Die neue Lage trifft die Bundesregierung in einem Moment, der für besonnene Überlegungen ungünstig ist, zum Auftakt des Wahlkampfs. Das mag von den Taliban einkalkuliert sein. Die Wahlkämpfer – die Linke ausgenommen – würden das Thema am liebsten ignorieren. Aber das wäre falsch. Tatsächlich stellt die neue, die offene Kriegführung der Taliban die Bundeswehr und ihre politischen Auftraggeber vor die Grundsatzfrage: Sind wir bereit, unsere Sicherheit am Hindukusch mit aller Konsequenz zu verteidigen?
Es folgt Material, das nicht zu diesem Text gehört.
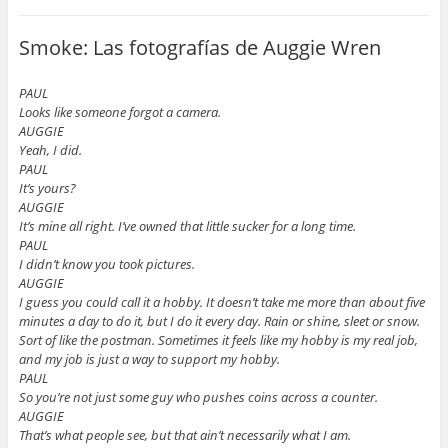
Smoke: Las fotografías de Auggie Wren
PAUL
Looks like someone forgot a camera.
AUGGIE
Yeah, I did.
PAUL
It’s yours?
AUGGIE
It’s mine all right. I’ve owned that little sucker for a long time.
PAUL
I didn’t know you took pictures.
AUGGIE
I guess you could call it a hobby. It doesn’t take me more than about five
minutes a day to do it, but I do it every day. Rain or shine, sleet or snow.
Sort of like the postman. Sometimes it feels like my hobby is my real job,
and my job is just a way to support my hobby.
PAUL
So you’re not just some guy who pushes coins across a counter.
AUGGIE
That’s what people see, but that ain’t necessarily what I am.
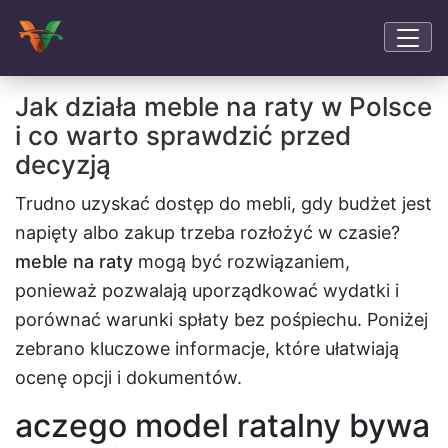
Jak działa meble na raty w Polsce
i co warto sprawdzić przed
decyzją
Trudno uzyskać dostęp do mebli, gdy budżet jest
napięty albo zakup trzeba rozłożyć w czasie?
meble na raty
mogą być rozwiązaniem,
ponieważ pozwalają uporządkować wydatki i
porównać warunki spłaty bez pośpiechu. Poniżej
zebrano kluczowe informacje, które ułatwiają
ocenę opcji i dokumentów.
aczego model ratalny bywa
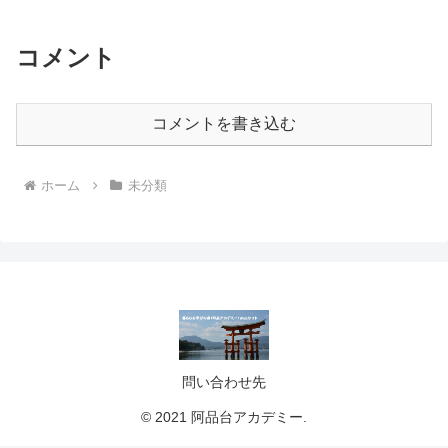
コメント
コメントを書き込む
ホーム
未分類
問い合わせ先
© 2021 阿品台アカデミー.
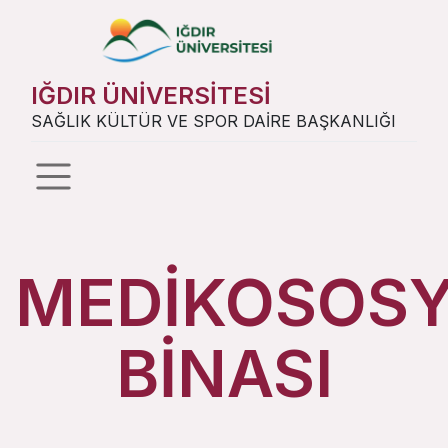
IĞDIR ÜNİVERSİTESİ
SAĞLIK KÜLTÜR VE SPOR DAİRE BAŞKANLIĞI
MEDİKOSOSY
BİNASI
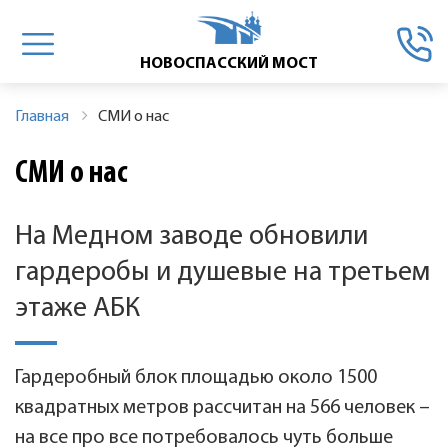
Главная
СМИ о нас
СМИ о нас
На Медном заводе обновили
гардеробы и душевые на третьем
этаже АБК
Гардеробный блок площадью около 1500
квадратных метров рассчитан на 566 человек –
на все про все потребовалось чуть больше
Lange sah diese Konsequenz ja so aus, dass deutsche Soldaten mit einem Freund-und-Helfer-Image versehen wurden. Gekämpft wurde, aber heimlich und nur, wenn es gar nicht anders ging. „Mit aller Konsequenz“ heißt heute etwas völlig anderes. Die Aufständischen legen es auf offene Gefechte an. Militärisch haben sie damit keine Chance auf Sieg. Psychologisch haben sie ihn sehr wohl. Denn die Menschen in den Dörfern Afghanistans gucken sich sehr genau an, ob die fremden Krieger nur sich selbst verteidigen und zulassen, dass die Taliban sich wieder einnisten – oder ob sie die Angreifer verfolgen und stellen. Über die Aussichten, dabei rasch die Oberhand zu gewinnen, darf man sich keiner Illusion hingeben. Aber ein Krieg, der ohne Konsequenz geführt wird, kostet Menschenleben – sinnlos.